Employee Stock Ownership Plans (ESOPs) are a great way to cash out of your business and essentially turn it into a cooperative in the hands of valued longtime employees.
ESOPs are defined contribution plans governed by the Employee Retirement Income Security Act (ERISA) and operate through a plan trust, according to the National Center for Employee Ownership (NCEO).
“Generally, all full-time employees working for 1,000 hours or more per year become participants in the plans,” NCEO explained on its website. “They receive allocations of stock in their accounts from contributions made by the company and, very rarely, by their own purchases.”
ESOPs are popular because employees are motivated to perform for a company into which they are buying an ownership stake. When the employee leaves the company, the shares are returned to the company for redistribution.
An ESOP generally must include at least all full-time employees meeting certain age and service requirements. Employees do not actually buy shares in an ESOP.
Instead, the company contributes its own shares to the plan, contributes cash to buy its own stock (often from an existing owner), or, most commonly, has the plan borrow money to buy stock, with the company repaying the loan.
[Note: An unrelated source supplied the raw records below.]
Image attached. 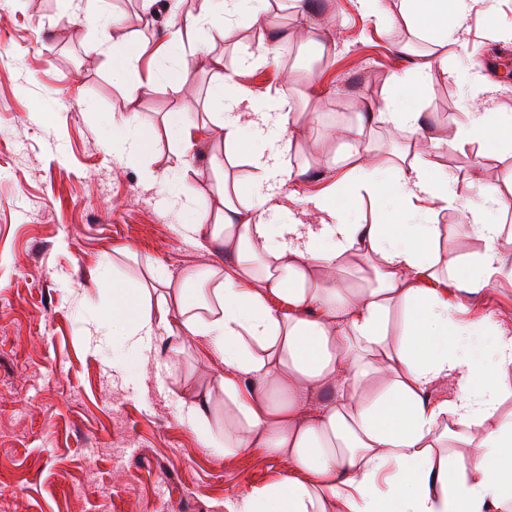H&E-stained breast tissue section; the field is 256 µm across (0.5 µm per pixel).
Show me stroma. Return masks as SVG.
I'll return each instance as SVG.
<instances>
[{"instance_id": "1", "label": "stroma", "mask_w": 512, "mask_h": 512, "mask_svg": "<svg viewBox=\"0 0 512 512\" xmlns=\"http://www.w3.org/2000/svg\"><path fill=\"white\" fill-rule=\"evenodd\" d=\"M304 2L325 27L315 63H287V52L308 47L304 20L292 0H274L269 23L241 14L230 35L187 42V57L197 60L187 84L174 77L178 57L141 58L131 76L153 69L162 78L130 101L107 49L121 37L154 46L168 15L148 25L140 0H104L98 20L86 23L73 18L75 0H0V512H229L242 492L287 474V461L257 449L227 455L200 446L181 405L206 390L213 402L224 398V367L203 342L184 338L174 352L162 334L153 357L130 352L118 365L111 346L88 338L112 308L113 283L152 284L157 268L175 285L187 271L223 268V255L179 233L192 211L224 207L208 168L210 152L224 147L217 84L308 113L286 157L292 177L274 202L285 222L321 223L312 197L342 174L349 150L364 147L341 131L366 104L398 94L395 77L409 74L428 44L397 53V43L411 40L399 0H380L386 26L358 0ZM463 26L462 56L415 94L436 124L472 104L469 86L455 78L470 65L494 84L486 107L512 113V41L492 35L512 28V0H474ZM207 54L223 57V71L201 64ZM129 112L155 131L136 162L112 152V119ZM169 112L196 126L191 153L169 133ZM422 157L462 183L477 168L486 185L512 180L510 156L471 149ZM161 181L176 192L190 186L191 210L166 206ZM486 205L473 189L432 216L448 236L440 261L460 276L472 275L485 243L458 236L457 227Z\"/></svg>"}]
</instances>
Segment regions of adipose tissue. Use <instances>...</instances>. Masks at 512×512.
Wrapping results in <instances>:
<instances>
[{"label": "adipose tissue", "instance_id": "adipose-tissue-1", "mask_svg": "<svg viewBox=\"0 0 512 512\" xmlns=\"http://www.w3.org/2000/svg\"><path fill=\"white\" fill-rule=\"evenodd\" d=\"M249 2L203 0L197 15L170 22L161 52L181 47L184 36L229 29ZM469 9L470 0H404V25L432 45L411 87L465 48ZM431 11L444 23L428 27ZM214 101L224 147L209 168L226 182L224 210L212 221L197 215L180 233L220 249L229 265L187 272L169 291L114 284L100 341L146 356L161 326L172 336L202 338L207 355L223 364V410L207 395L187 405L202 446L228 455L255 448L290 464L278 481L244 491L234 512H502L512 501V410L502 408L512 331L488 315L459 318L488 292L493 275L512 279L496 248L500 225L461 227L486 243L475 274L447 289L420 288L419 276H434L446 240L439 225L419 218L427 205L456 203V179L407 152L367 148L346 157L344 178L316 200L327 222L302 230L281 224L274 197L287 174L286 130L303 124V113H276L220 89ZM382 123L424 129L409 96L360 113L354 134ZM491 137L498 149L512 148V113L475 103L427 143L462 152ZM228 159L236 174L226 171ZM355 179L379 206L398 197L406 223L350 221ZM353 268L364 287L345 284ZM202 281L211 287L199 297L193 289ZM272 296L287 297V309L270 307ZM448 381L455 390L433 397L434 386Z\"/></svg>", "mask_w": 512, "mask_h": 512}]
</instances>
All of these uses have significant tax benefits for the company, the employees and the sellers. Allocations must be made on the basis of relative pay or some more equitable formula.
Allocations are subject to vesting, and vested account balances are paid out following retirement, death, disability, termination or a diversification election open to certain plan participants.
Almost all ESOPs are in successful closely held companies and are most commonly used to buy shares from one or more owners using tax-deductible corporate funds.
About 40 percent of all ESOPs own or will own 100 percent of the company. ESOPs range in size from companies with 10 or 20 employees to companies with tens of thousands.
As of 2014, the most recent year for which the NCEO has data, there were 6,717 ESOPs in the United States, holding total assets of more than $1.3 trillion. These plans cover more than 14 million participants, of whom 10.6 million are active participants — those currently employed and covered by an ESOP.